> Texto para análise:
================

Entre outros benefícios, quem adquire carros eléctricos não paga IVA, não paga o imposto específico sobre veículos e após a compra fica isento de imposto de circulação. Além disso, têm descontos de 50% nas portagens, auto-estradas e ferries, podem circular em faixas reservadas a transportes públicos (desde que transportem mais de um passageiro) e estacionam de graça. Para que a adesão ao carro eléctrico crescesse também foi fundamental que as autoridades norueguesas abrissem os cordões à bolsa para financiar a rede de pontos de carregamento no país. Entre 2010 e 2014 o Estado apoiou com cerca de seis milhões de euros a construção de uma rede de carregadores rápidos em localizações escolhidas pelos operadores e, em 2015, lançou um concurso público para criar uma rede nacional de estações de carregamento rápido a cada 50 km, que ficou concluída no final do ano passado. Hoje existem 641 estações de carregamento rápido e semi- -rápido, que permitem a 1300 carros realizar carregamentos rápidos em simultâneo. Mas são precisas “mais e com equipamentos mais robustos”, diz Erik Lorentzen, explicando que há novos investimentos sem subsidiação nestas infra--estruturas que estão a ser realizados “essencialmente pelas companhias eléctricas”.

================

> Descrição da tarefa: Prossiga com o texto sobre os carros elétricos na Noruega, a partir da última frase apresentada.

Dados de pontos-chave da pose humana:
================

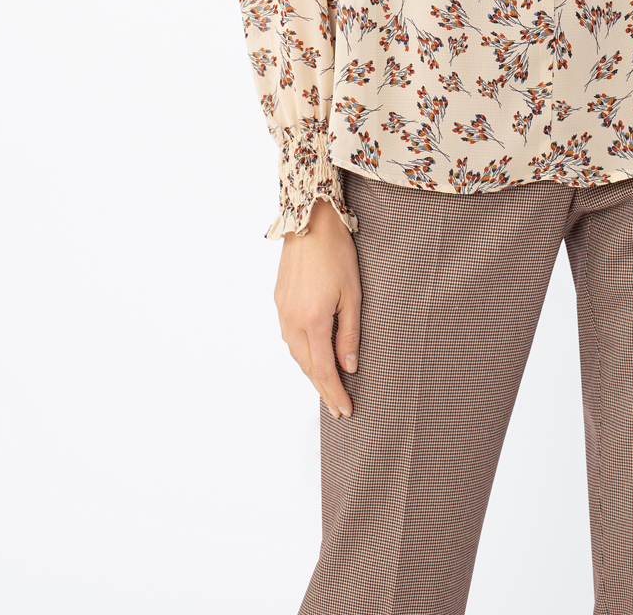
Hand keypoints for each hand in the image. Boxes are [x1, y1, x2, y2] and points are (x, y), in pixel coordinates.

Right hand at [273, 196, 361, 418]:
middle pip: (307, 366)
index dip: (335, 393)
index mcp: (313, 321)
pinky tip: (312, 355)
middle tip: (338, 408)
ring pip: (296, 353)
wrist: (309, 221)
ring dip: (311, 372)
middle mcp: (292, 321)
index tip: (346, 411)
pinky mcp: (278, 300)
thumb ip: (350, 334)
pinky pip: (289, 337)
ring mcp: (282, 311)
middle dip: (323, 389)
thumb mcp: (353, 294)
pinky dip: (301, 353)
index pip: (325, 370)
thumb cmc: (337, 253)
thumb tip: (350, 367)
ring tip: (327, 386)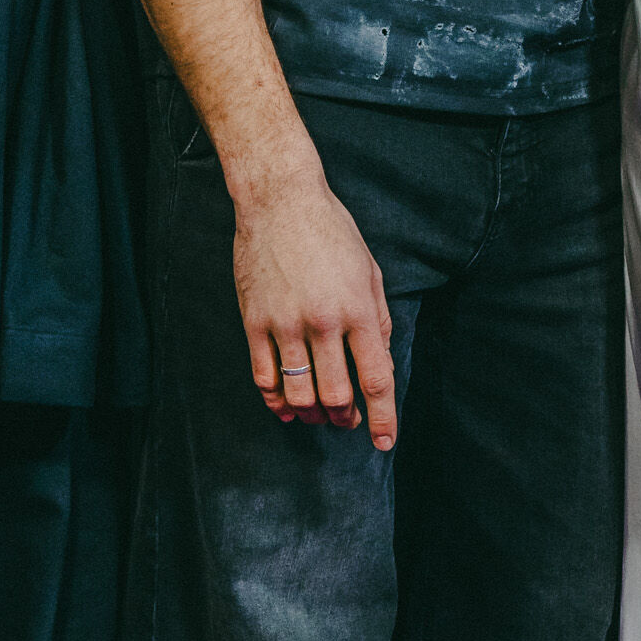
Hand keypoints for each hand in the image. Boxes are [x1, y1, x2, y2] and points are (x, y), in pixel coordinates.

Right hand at [232, 174, 397, 445]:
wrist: (280, 200)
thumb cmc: (331, 231)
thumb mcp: (369, 270)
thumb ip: (377, 318)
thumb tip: (380, 361)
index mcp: (358, 308)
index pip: (376, 377)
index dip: (383, 416)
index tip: (384, 441)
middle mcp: (323, 321)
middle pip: (336, 394)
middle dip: (344, 418)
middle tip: (347, 421)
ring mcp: (285, 323)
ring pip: (298, 392)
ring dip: (310, 414)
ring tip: (317, 416)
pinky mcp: (255, 321)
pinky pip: (264, 376)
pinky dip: (275, 400)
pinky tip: (284, 407)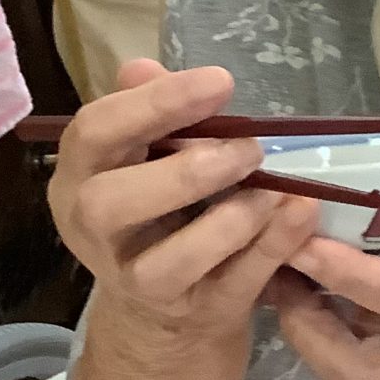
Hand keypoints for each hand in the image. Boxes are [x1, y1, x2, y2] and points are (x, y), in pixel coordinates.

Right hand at [49, 58, 319, 341]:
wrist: (168, 310)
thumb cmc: (160, 212)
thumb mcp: (148, 159)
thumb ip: (151, 113)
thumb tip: (143, 66)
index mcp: (79, 177)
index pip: (93, 133)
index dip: (155, 104)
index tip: (220, 83)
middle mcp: (94, 233)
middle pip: (110, 203)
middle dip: (186, 171)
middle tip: (248, 146)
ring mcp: (141, 282)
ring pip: (171, 259)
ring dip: (232, 219)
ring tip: (273, 187)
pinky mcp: (197, 312)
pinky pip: (235, 282)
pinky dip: (273, 245)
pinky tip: (300, 210)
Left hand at [273, 92, 379, 379]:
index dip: (349, 271)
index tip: (299, 234)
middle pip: (355, 370)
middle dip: (304, 321)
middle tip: (275, 260)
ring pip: (353, 377)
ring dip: (312, 331)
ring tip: (287, 269)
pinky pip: (373, 367)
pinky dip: (339, 332)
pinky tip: (326, 286)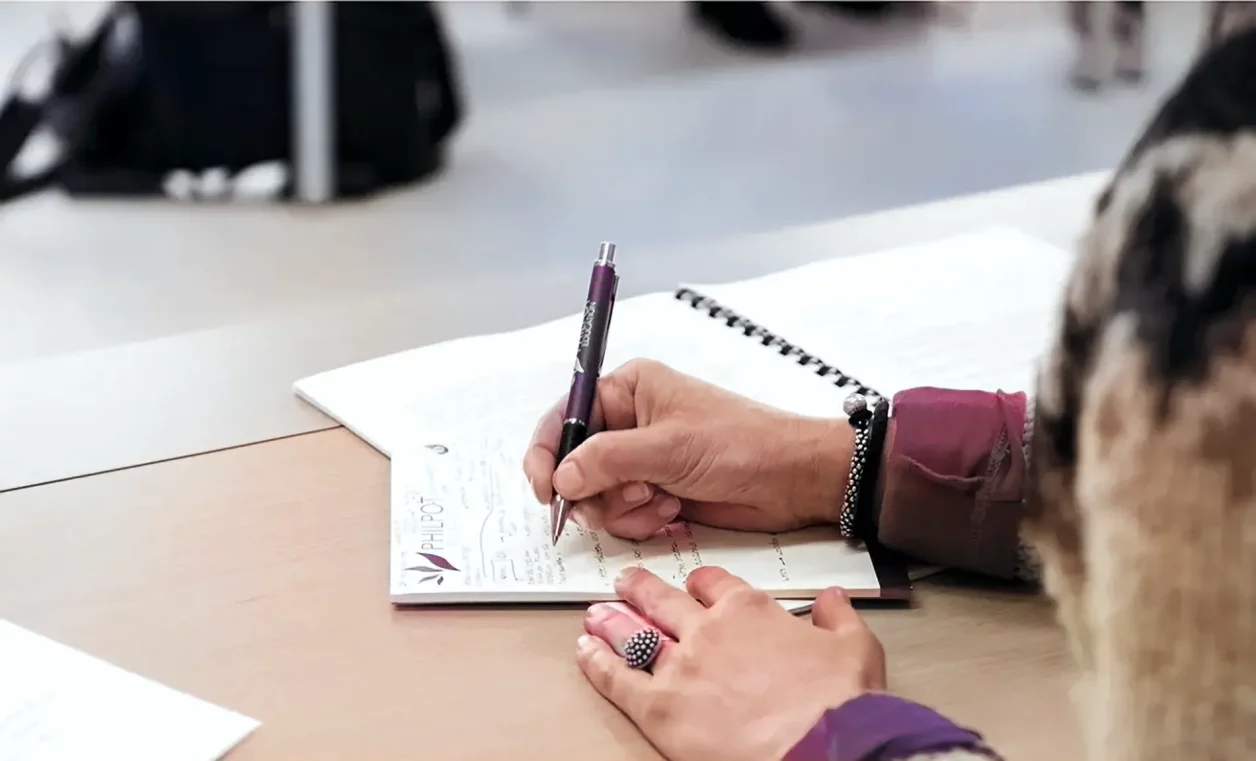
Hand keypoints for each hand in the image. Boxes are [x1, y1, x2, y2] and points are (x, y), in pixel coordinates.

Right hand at [523, 359, 851, 538]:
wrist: (792, 480)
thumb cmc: (743, 444)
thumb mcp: (669, 447)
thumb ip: (607, 459)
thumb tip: (562, 476)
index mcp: (627, 390)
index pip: (564, 417)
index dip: (547, 454)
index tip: (548, 490)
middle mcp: (628, 422)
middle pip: (574, 466)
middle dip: (597, 491)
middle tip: (631, 495)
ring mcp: (641, 459)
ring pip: (596, 497)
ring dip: (624, 509)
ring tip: (661, 500)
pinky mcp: (654, 490)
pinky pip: (621, 516)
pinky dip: (640, 521)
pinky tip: (673, 511)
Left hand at [577, 566, 885, 760]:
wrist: (821, 748)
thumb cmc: (839, 705)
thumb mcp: (856, 648)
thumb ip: (838, 617)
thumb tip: (833, 599)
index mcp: (751, 611)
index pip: (715, 585)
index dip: (701, 583)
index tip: (695, 584)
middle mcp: (708, 631)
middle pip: (664, 600)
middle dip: (642, 588)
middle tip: (627, 582)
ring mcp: (680, 667)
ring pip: (634, 632)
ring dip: (612, 620)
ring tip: (596, 613)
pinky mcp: (659, 707)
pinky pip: (617, 678)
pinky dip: (597, 662)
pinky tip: (585, 652)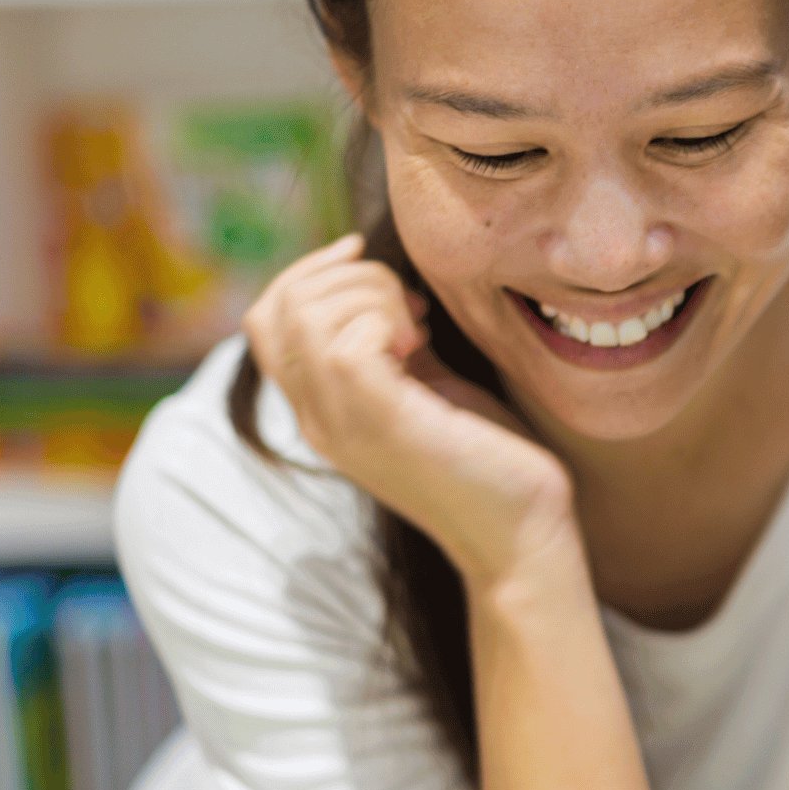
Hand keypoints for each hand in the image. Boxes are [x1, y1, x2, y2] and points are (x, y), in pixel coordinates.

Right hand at [245, 235, 577, 589]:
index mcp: (322, 409)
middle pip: (278, 306)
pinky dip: (388, 318)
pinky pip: (348, 341)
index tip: (364, 255)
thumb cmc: (489, 458)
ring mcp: (341, 424)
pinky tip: (425, 345)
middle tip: (413, 305)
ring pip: (308, 315)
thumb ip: (395, 346)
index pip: (265, 318)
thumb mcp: (429, 388)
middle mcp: (317, 419)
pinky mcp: (381, 422)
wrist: (522, 533)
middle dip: (349, 276)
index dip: (309, 271)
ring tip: (422, 327)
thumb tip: (385, 286)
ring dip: (372, 293)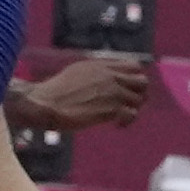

================

> Resultado da tarefa:
O consultor da EV Norway defende que “o mercado de massas” do carro eléctrico está criado na Noruega, mas agora é fundamental que “a indústria automóvel colabore”, com novos modelos, “melhores e mais baratos”, e em quantidades que dêem resposta “às enormes listas de espera”. Os incentivos públicos “não vão poder manter-se para sempre, mas também é preciso ver como é que a indústria evolui”, sublinha.

Quanto aos carros com motores de combustão interna, Lorentzen acredita mesmo que têm os dias contados num futuro próximo, apesar de o prazo de 2025 não ser vinculativo e resultar apenas de um consenso entre os partidos representados no Parlamento norueguês. “Não vamos [a Noruega] proibir a sua venda, mas iremos usar o sistema fiscal para garantir que um carro a combustão é um mau negócio”, explicou.